AIM — Update the data below by changing every "state / province" to "region", keeping all other text the same.

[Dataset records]
* START *

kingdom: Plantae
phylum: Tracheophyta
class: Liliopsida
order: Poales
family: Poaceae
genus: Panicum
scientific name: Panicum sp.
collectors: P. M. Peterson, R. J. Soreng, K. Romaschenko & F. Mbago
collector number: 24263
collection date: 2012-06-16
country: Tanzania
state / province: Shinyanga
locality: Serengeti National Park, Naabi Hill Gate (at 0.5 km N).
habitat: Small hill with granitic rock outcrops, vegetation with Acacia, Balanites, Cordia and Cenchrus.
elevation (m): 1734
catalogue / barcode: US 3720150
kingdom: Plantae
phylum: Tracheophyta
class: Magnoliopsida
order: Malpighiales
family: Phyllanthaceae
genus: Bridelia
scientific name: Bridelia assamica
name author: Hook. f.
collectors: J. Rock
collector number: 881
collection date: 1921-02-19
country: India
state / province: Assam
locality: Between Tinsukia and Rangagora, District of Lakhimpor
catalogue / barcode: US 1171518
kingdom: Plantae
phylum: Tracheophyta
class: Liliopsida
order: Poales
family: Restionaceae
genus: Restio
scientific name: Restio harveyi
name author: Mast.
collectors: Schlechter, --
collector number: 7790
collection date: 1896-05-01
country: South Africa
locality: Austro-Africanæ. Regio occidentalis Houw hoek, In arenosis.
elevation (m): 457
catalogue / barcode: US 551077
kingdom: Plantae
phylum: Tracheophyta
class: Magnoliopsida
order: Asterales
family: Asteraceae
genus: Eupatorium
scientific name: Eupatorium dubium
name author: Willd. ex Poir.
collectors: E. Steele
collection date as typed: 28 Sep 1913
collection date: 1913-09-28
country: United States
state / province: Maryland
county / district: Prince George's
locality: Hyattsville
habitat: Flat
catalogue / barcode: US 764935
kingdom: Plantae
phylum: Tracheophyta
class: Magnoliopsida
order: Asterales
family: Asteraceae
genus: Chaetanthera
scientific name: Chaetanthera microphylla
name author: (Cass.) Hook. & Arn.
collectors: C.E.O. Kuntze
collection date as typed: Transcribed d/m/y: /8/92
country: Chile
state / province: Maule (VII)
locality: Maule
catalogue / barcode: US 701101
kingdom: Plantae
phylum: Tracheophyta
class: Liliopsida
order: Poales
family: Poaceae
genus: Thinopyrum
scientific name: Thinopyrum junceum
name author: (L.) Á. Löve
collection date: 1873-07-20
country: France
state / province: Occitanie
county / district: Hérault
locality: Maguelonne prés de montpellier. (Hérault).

* END *

RESULT —
kingdom: Plantae
phylum: Tracheophyta
class: Liliopsida
order: Poales
family: Poaceae
genus: Panicum
scientific name: Panicum sp.
collectors: P. M. Peterson, R. J. Soreng, K. Romaschenko & F. Mbago
collector number: 24263
collection date: 2012-06-16
country: Tanzania
region: Shinyanga
locality: Serengeti National Park, Naabi Hill Gate (at 0.5 km N).
habitat: Small hill with granitic rock outcrops, vegetation with Acacia, Balanites, Cordia and Cenchrus.
elevation (m): 1734
catalogue / barcode: US 3720150
kingdom: Plantae
phylum: Tracheophyta
class: Magnoliopsida
order: Malpighiales
family: Phyllanthaceae
genus: Bridelia
scientific name: Bridelia assamica
name author: Hook. f.
collectors: J. Rock
collector number: 881
collection date: 1921-02-19
country: India
region: Assam
locality: Between Tinsukia and Rangagora, District of Lakhimpor
catalogue / barcode: US 1171518
kingdom: Plantae
phylum: Tracheophyta
class: Liliopsida
order: Poales
family: Restionaceae
genus: Restio
scientific name: Restio harveyi
name author: Mast.
collectors: Schlechter, --
collector number: 7790
collection date: 1896-05-01
country: South Africa
locality: Austro-Africanæ. Regio occidentalis Houw hoek, In arenosis.
elevation (m): 457
catalogue / barcode: US 551077
kingdom: Plantae
phylum: Tracheophyta
class: Magnoliopsida
order: Asterales
family: Asteraceae
genus: Eupatorium
scientific name: Eupatorium dubium
name author: Willd. ex Poir.
collectors: E. Steele
collection date as typed: 28 Sep 1913
collection date: 1913-09-28
country: United States
region: Maryland
county / district: Prince George's
locality: Hyattsville
habitat: Flat
catalogue / barcode: US 764935
kingdom: Plantae
phylum: Tracheophyta
class: Magnoliopsida
order: Asterales
family: Asteraceae
genus: Chaetanthera
scientific name: Chaetanthera microphylla
name author: (Cass.) Hook. & Arn.
collectors: C.E.O. Kuntze
collection date as typed: Transcribed d/m/y: /8/92
country: Chile
region: Maule (VII)
locality: Maule
catalogue / barcode: US 701101
kingdom: Plantae
phylum: Tracheophyta
class: Liliopsida
order: Poales
family: Poaceae
genus: Thinopyrum
scientific name: Thinopyrum junceum
name author: (L.) Á. Löve
collection date: 1873-07-20
country: France
region: Occitanie
county / district: Hérault
locality: Maguelonne prés de montpellier. (Hérault).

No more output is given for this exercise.